The Apollo One Tragedy and Investigation
On January 27, 1967, astronauts Virgil I. “Gus” Grissom, Edward H. White II, and Roger B. Chaffee continued their training for the first manned Apollo flight. Designated as Apollo/Saturn 204, the mission involved a 14-day spaceflight and a check-out of primary systems designed for a future flight to the moon.
At 1:00pm, the crew entered the Command Module to begin a “plugs-out” test that disconnected the spacecraft from all external power systems and tested the internal electrical power system. The test occurred with the Command and Service Modules mounted on the Saturn IB booster at Pad 34. Several minor problems delayed the tests. A larger communications failure caused Mission Control to place a hold on the count until 5:40pm.
At 6:31pm, Roger Chaffee reported “Fire, I smell fire.” Seconds later, Ed White exclaimed, “Fire in the Cockpit.” Several other voice transmissions included “They’re fighting a bad fire—let’s get out.” “Open’er up.” “We’re burning up….” The last transmission ended within 17 seconds after the first report of the fire. Grissom, White, and Chaffee perished within 30 seconds due to smoke inhalation and burns.

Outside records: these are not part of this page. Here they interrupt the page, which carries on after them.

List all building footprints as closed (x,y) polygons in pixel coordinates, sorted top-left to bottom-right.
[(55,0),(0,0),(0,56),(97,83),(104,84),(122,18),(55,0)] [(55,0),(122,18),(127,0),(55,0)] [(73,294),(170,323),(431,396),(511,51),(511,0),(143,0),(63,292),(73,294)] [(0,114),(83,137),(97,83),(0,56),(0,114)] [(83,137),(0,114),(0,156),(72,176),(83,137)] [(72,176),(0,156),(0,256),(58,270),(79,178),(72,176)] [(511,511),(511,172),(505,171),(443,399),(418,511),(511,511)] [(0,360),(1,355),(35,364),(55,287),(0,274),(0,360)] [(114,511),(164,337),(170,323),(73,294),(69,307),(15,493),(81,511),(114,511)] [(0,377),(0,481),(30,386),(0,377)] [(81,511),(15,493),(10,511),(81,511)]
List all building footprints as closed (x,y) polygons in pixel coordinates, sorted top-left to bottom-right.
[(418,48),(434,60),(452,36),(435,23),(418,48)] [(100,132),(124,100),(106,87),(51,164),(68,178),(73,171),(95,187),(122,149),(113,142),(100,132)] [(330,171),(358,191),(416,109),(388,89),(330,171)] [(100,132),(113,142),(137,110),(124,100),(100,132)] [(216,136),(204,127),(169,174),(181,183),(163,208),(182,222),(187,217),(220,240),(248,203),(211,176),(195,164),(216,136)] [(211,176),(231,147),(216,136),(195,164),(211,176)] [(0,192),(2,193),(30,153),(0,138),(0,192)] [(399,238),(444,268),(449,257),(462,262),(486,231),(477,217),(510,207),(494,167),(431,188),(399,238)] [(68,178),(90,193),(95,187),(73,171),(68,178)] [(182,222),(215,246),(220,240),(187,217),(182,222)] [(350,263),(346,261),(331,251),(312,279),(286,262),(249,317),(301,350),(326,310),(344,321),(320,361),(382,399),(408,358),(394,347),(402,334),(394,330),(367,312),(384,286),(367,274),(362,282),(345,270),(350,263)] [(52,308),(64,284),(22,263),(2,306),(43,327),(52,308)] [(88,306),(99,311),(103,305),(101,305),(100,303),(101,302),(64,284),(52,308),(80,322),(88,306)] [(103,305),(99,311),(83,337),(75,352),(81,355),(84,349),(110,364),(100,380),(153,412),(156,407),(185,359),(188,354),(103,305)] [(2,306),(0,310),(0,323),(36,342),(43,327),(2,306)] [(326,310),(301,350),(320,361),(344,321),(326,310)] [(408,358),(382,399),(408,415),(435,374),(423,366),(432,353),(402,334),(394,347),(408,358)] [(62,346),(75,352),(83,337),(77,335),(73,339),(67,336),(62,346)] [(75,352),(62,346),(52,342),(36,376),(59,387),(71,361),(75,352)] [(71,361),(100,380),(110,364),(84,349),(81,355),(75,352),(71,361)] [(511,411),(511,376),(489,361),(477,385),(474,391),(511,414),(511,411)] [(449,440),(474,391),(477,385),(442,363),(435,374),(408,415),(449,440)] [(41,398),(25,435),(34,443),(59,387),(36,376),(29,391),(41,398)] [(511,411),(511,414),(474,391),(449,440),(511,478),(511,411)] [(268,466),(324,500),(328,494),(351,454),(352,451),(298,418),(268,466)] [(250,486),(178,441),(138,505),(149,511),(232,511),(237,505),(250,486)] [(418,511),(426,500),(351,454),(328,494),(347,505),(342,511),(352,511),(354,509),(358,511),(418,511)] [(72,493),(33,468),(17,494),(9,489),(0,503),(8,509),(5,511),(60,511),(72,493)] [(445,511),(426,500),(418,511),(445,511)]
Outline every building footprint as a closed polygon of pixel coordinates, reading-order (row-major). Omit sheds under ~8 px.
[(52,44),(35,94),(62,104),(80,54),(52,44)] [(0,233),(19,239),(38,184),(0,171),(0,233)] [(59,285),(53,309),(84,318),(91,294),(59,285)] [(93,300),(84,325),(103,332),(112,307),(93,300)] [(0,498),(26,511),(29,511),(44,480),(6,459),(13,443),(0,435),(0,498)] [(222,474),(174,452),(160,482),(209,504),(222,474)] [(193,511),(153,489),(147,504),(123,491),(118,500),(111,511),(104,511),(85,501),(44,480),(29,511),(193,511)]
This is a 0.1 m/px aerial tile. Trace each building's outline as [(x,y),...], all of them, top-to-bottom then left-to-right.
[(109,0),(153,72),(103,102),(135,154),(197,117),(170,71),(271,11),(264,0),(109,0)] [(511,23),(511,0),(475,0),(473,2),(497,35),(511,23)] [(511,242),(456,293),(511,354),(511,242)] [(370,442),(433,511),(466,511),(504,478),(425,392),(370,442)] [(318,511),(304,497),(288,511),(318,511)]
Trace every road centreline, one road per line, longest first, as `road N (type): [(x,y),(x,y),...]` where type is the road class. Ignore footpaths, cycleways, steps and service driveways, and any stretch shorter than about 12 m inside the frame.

The aftermath of the tragedy included an investigation that included teams of engineers, astronauts, and contractors who disassembled and studied the command module. The following quotation from Colonel Al Worden’s NASA Oral History provides a personal overview of the investigation:
WORDEN: “Well…they assigned, after the fire…a team to basically reinvent the command module. …The fire was not caused by the hatch, but the hatch is what cost the three lives, because they couldn’t get [it] open. The fire was caused by an electric spark inside that touched off all the foam rubber they had inside in a pure oxygen environment. It’s like an explosive, and the guys didn’t have a chance.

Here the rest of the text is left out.